Pet Shop Boys At Beacon Theater, Tuesday, September 17th, 2013, Reviewed

Sing if being gay is a matter of near total irrelevance to you

There has never been a pop group close to Pet Shop Boys, they were superior to Duran Duran, Human League and Orchestral Maneuvers In The Dark combined and their list of hit songs over the past 30 odd years is arms length and growing on both sides of the Atlantic. But on stage? What can you do with a synth duo on stage? They are like Penn and Teller without the magic.

At the  Beacon Theater on Tuesday night the band were all distancing effectives and cool smartness. With lasers aplenty  on top of stagecraft hijinx and two male dances dressed like various forms of satyrs, all the skills in the world couldn’t save  Bhris Lowe’s  back up tapes,  synths and programing from sounding, well, programmed, and if ever a voice could use Dusty Springfield somewhere or the other that voice is Neil Tennant.

So I didn’t go into the Pet Shop Boys gig expecting much and using a DJ to open,  36 year old Jacques Le Cont, suggested they weren’t too up for solid competition. Playing all House for 30 minutes, Le Cont failed to make a dent in the collective consciousness of the middle aged Beacon audience of gays and 80s nostalgias’. Still, a final brilliant “Mr. Brightside” proved the popular mixer had real skills even if they weren’t exploited on stage.

Pet Shop Boys are like Morrisey without the persecution complex. Certainly Morrissey is about the only artist who can be compared to the deeply conflicted duo, singer Neil Tennant and Chris Lowe. Both the most cynical men imaginable, they handled gay love much less than gay desire and disaster with an arched eyebrow. At Beacon Theater, gay was the neither text nor texture, both places PSB have placed it in the past anymore than heterosexuality is in the text of a Prince concert.  In 2013, with a male duo dancing pas de deux around  and about, as stand ins, for  Neil and Chris, it is more like the mileu where the action in the songs occur. It is a gay subculture of money and love, for the distance bearing ironists.

Though it is hard to remember today, in 1981 the World Health Organization classified homosexuality as a disease (302.0) and despite the “I’m bi-sexual” claims of Bowie and Elton and company, glam was considered a glam joke and in the early 1980s, Pet Shop Boys explicitness was considered nothing of the sort. AIDS and Act Up had yet to turn the gay world inside out.

 Thirty years later, the duo perform their first few  songs behind a screen and the visuals of the band projected out are so colorful that when the screen comes down during “Opportunities” it doesn’t matter that much. It isn’t that much more exciting than the dancers projected on giant screens. Neil, in a weird outfit, all edges and platinum and Chris stuck behind his synth (more or less) all night) can’t really project the great song anywhere.

It isn’t bad at all –it is OK and the set is on a very even keel despite the audience going crazy for “West End Girls” and “It’s A Sin”. The best song at Beacon Theater Tuesday night was off their new album, Electric:  “Thursday” is a new pledge to start the weekend early and with no “creeping on Sunday”. It is a good slice of disco on the album and on stage it feigns at feigning an emotion. Visually, a set piece which seems to borrow off Danny Kaye’s “Triplets” and very amusingly during “Love, Etc”, with film projected on the twosome, whose head is the only thing that appears.

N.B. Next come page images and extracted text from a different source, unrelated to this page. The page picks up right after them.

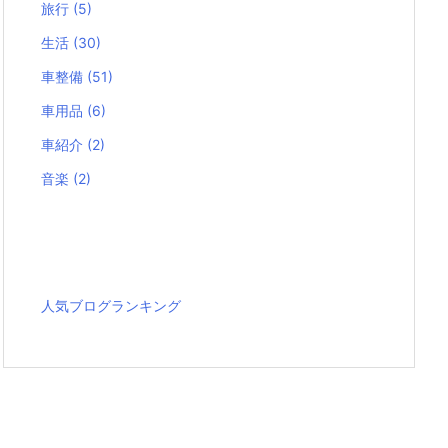
旅行
(5)
生活
(30)
車整備
(51)
車用品
(6)
車紹介
(2)
音楽
(2)
人気ブログランキング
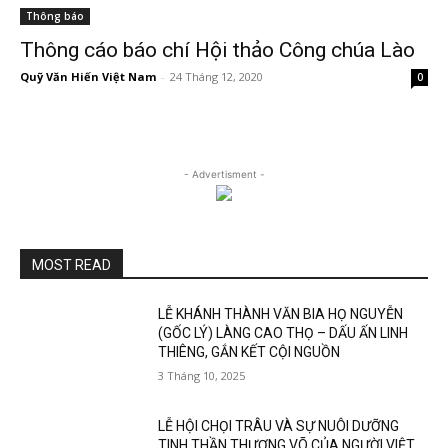
Thông báo
Thông cáo báo chí Hội thảo Công chúa Lào
Quỹ Văn Hiến Việt Nam
-
24 Tháng 12, 2020
0
- Advertisment -
MOST READ
LỄ KHÁNH THÀNH VĂN BIA HỌ NGUYỄN
(GỐC LÝ) LÀNG CAO THỌ – DẤU ẤN LINH
THIÊNG, GẮN KẾT CỘI NGUỒN
3 Tháng 10, 2025
LỄ HỘI CHỌI TRÂU VÀ SỰ NUÔI DƯỠNG
TINH THẦN THƯỢNG VÕ CỦA NGƯỜI VIỆT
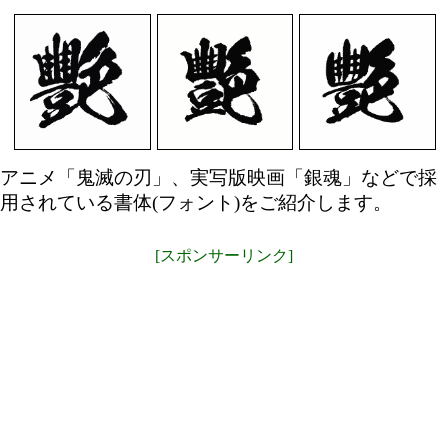
アニメ「鬼滅の刃」、実写版映画「銀魂」などで採
用されている書体(フォント)をご紹介します。
[スポンサーリンク]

They final encored with “Go West” and if nothing else, yet again, the place where these romances were occurring from the “Opportunities” to the “Rent” and beyond is a world where homosexuality is the milieu. But this is not a romantic homosexuality, there is a dissonance and coldness, whether in robot costumes or suits, that makes it gay in a martin Amis novel: romance when it comes across, is hidden in a request hidden in a song.

Pet Shop Boys are truly one of a kind but to maintain it, to be gay without being camp and to be able to present these songs live in any format when it lends itself to dancefloor and earphones, is more than rare. But Neil has problems with feelings, he is like the anti-Morrissey on stage, danced as clown he doesn’t crack a smile, and barely speaks, Chris doesn’t speak at all. And so the set comes of as dispassionate but on point. Whatever, right? It is still the greatest synth duo of all time.